Un paso hacia adelante, las cortinas sólo filtraban un rayo de luna y la melodía daba el toque final.
A pesar de caer en el silencio, no evitó que alguno rompiera con el momento. Yuuri fue atraído más hacia el fornido cuerpo del adulto, en un acto que le quitó el aliento, sintió unos fuertes brazos le envolvían y la barbilla de Conrad rozar levemente su mejilla. Por alguna razón el corazón le latía a mil.
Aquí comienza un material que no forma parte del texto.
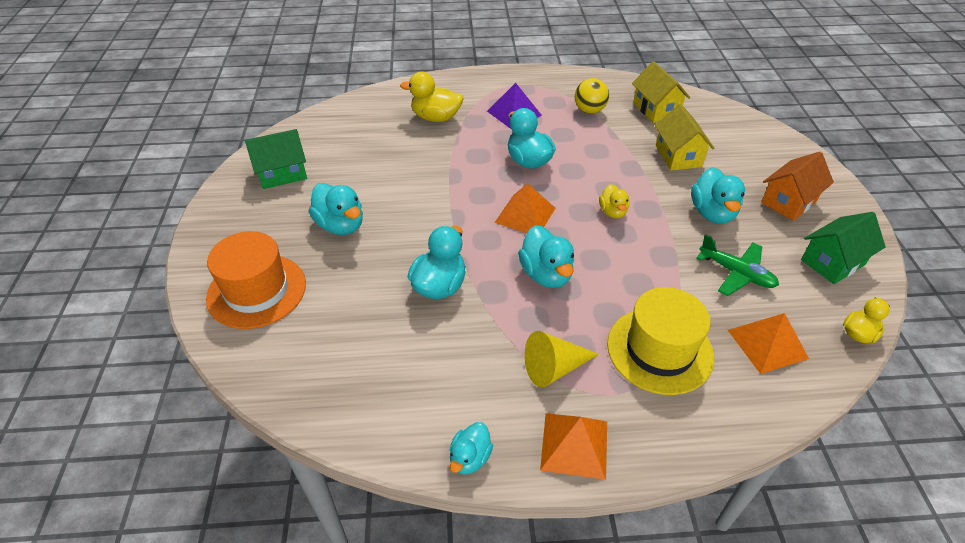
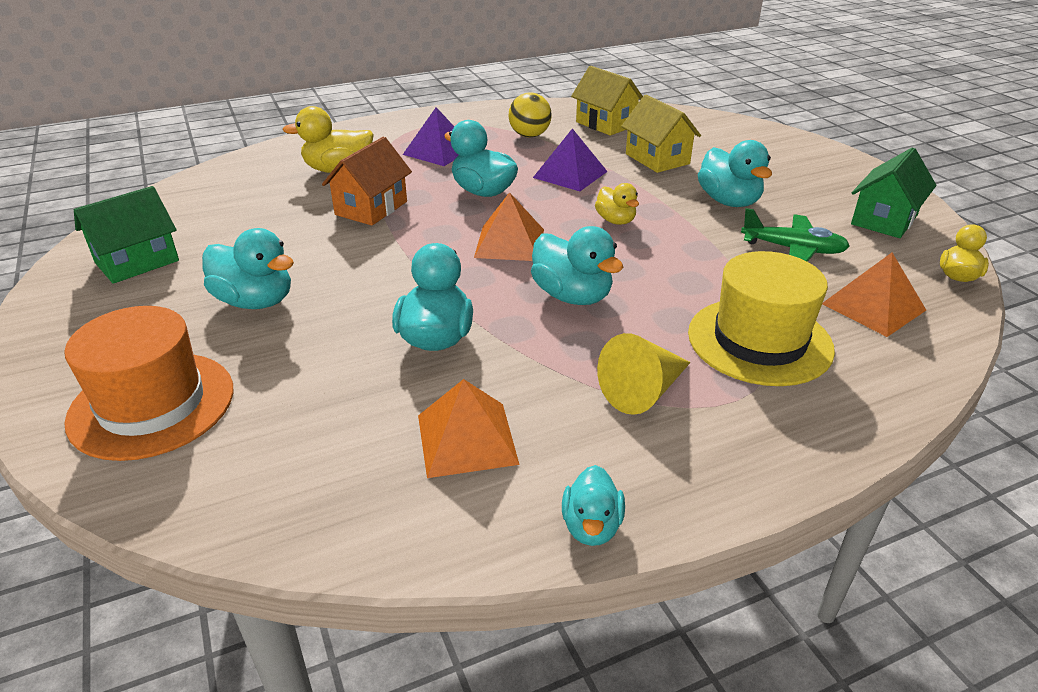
camera: 20 degrees left, 10 degrees down
orange pyramid [540,413,607,480] -> orange pyramid moved to [418,379,520,478]
orange house [761,152,834,221] -> orange house moved to [322,137,412,226]
none -> purple pyramid [533,128,608,191]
—Yuuri —más que escuchar su nombre de aquella forma que sólo Conrad lograba hacerlo, el chico sintió el cálido del adulto sobre su oído, y nada más se necesitó para volver a hacerle estremecer como en un comienzo de aquella clase—. Mañana aquí a esta misma hora.
De un nuevo golpe mental, el aludido espabiló, separándose torpemente de aquel improvisado abrazo. Conrad le sonreía amablemente.
—¡Ah! —Yuuri devolvió genuinamente el gesto, levemente sonrojado antes de irse hasta la salida—. ¡Hasta mañana, Conrad!
—Que descanses, Yuuri.
Weller se quedó un poco más dentro de la habitación, aún siendo testigo de cómo la influencia del muchacho perduraba en el ambiente. Cerró los ojos y sonrió quedamente.
Un par de clases más. Él las estaría esperando con mucho gusto.